08. December 2015 · Comments Off on On Gormenghast and Giving Up · Categories: Books · Tags: , ,

The Illustrated Gormenghast Trilogy by Mervyn PeakeThere comes a time when you have to admit that something is just not to your taste.

Gormenghast is hailed as a masterpiece of fantastic fiction, a classic of the genre. I’ve tried for years to get through one single book of the trilogy, having decided that I needed to read it in light of its many accolades. I have the distinct feeling that those who like these novels are the same folks who read Dickens for pleasure. The density of prose is similar, since Charlie got paid by the word.
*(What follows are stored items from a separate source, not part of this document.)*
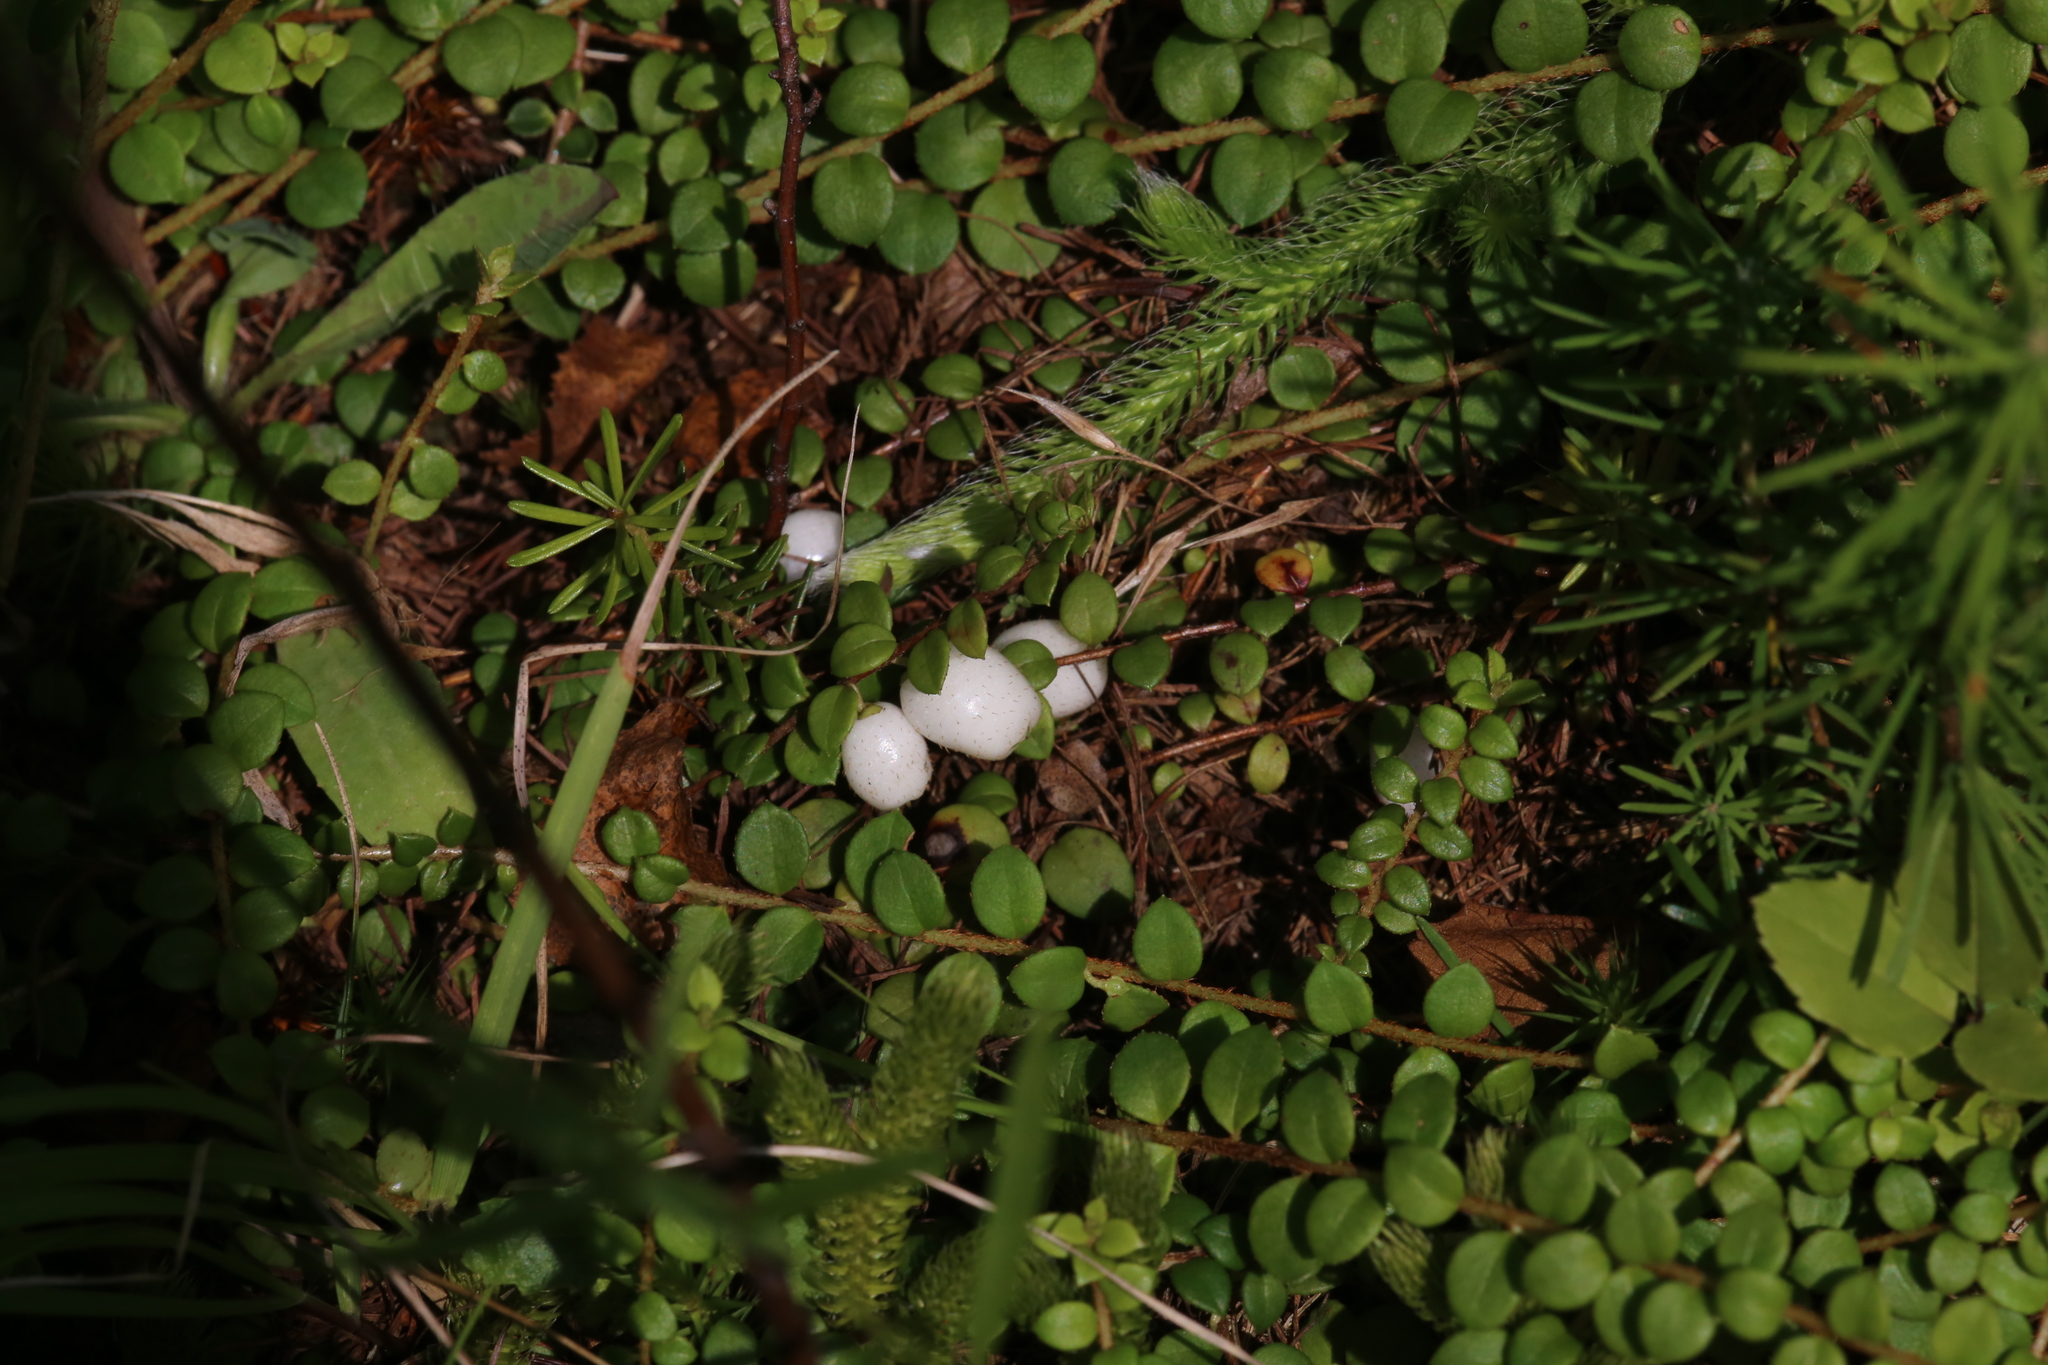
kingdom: Plantae
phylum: Tracheophyta
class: Magnoliopsida
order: Ericales
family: Ericaceae
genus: Gaultheria
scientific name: Gaultheria hispidula
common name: Cancer wintergreen
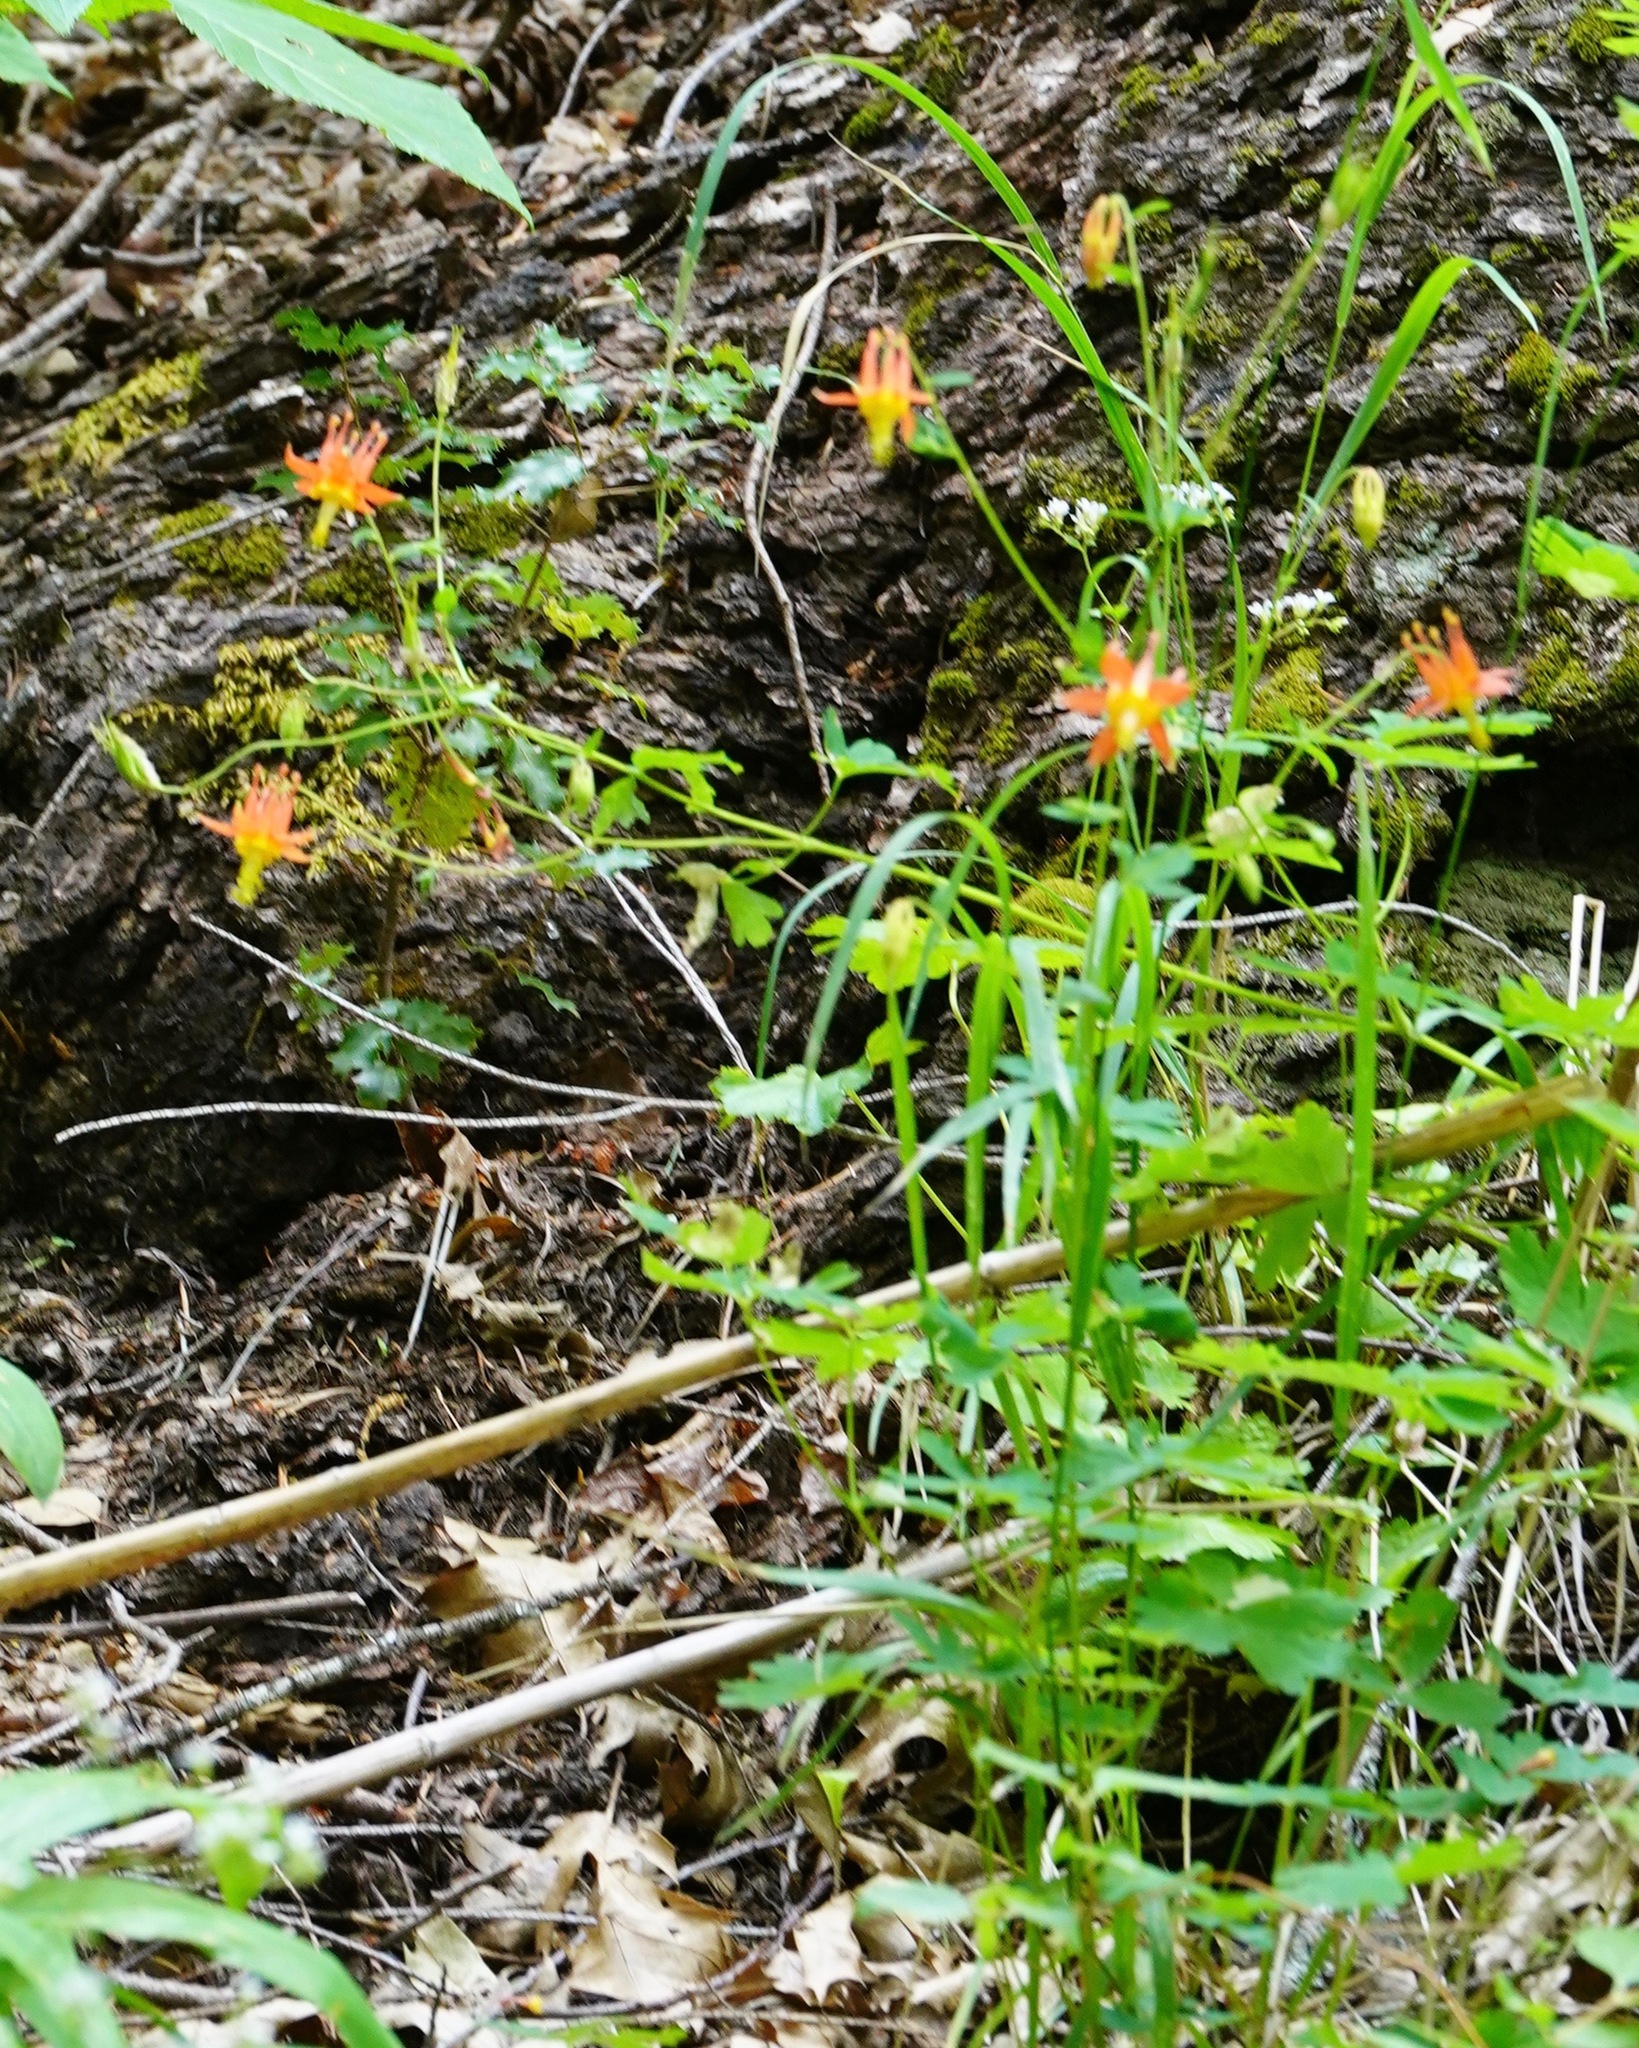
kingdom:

But even Dickens felt compelled to craft an actual plot.

Imagine if you will that you have sat down to a 12-course dinner. That an entire evening’s feasting and entertainment is about to be set before you. Then you slowly realize that every single course is a) the same thing, and b) an entire gallon of gravy in which a single bit of meat is suspended and that must be consumed in full before moving on. That’s what reading Peake feels like. The structure of each chapter is invariable. A vast proscenium is erected with velvet curtains, baroque curlicues and gilding in which a single character is vignetted, with such supporting cast as necessary to react to their lone plot point. At which time the set is torn down and reconstructed anew for the next tiny tidbit of story.

As an author, he is one hell of an illustrator.

Gioachino Rossini once said of Richard Wagner, “Wagner has lovely moments but awful quarters of an hour.” Such is the world of Gormenghast. For every delicious morsel of text, one must digest several pounds of dense, florid descriptive prose that paints a gorgeous mental picture but advances a plot, conflict, or character not one little bit. Peake had never met a multi-syllabic adjective he didn’t like. The words flood every page with descriptions of mannerisms, locations, and expressions. Entire chapters are spent to enable the delivery of a handful of lines of dialog. It’s like watching a film where every line uttered is preceded by a five minute sweeping establishing shot and followed by ten minutes of reactions from the cast. The tedious pace is ultimately what ended my affair with this book.

This tome is going to have to go to someone else for whom plot and character development is secondary to the ecstasy of wordplay. There may be a gem of a story hidden somewhere in the shambles of Gormenghast Castle, but I’ll be damned if I’m going to spend months lost in its labyrinthine corridors and warren holes trying to find it.